_WHAT IS EXPECTED_.
Each line from the one containing "mouse_move(880, 222)" to the end of the listing below should be output exactly; no other line is wanted.

_GIVEN DATA_.
====
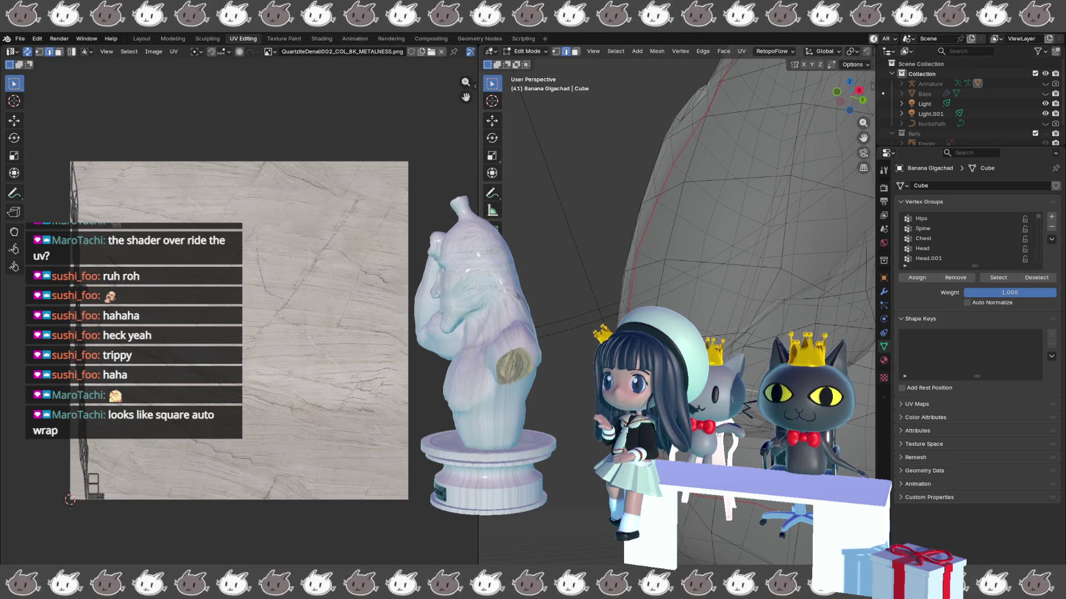
key("Escape")
mouse_move(677, 222)
left_mouse_down()
mouse_move(611, 230)
mouse_move(880, 222)
left_mouse_up()
scroll(677, 222, "down", 5)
====
_WRITTEN RESPONSE_.
mouse_move(880, 222)
left_mouse_up()
scroll(677, 222, "down", 5)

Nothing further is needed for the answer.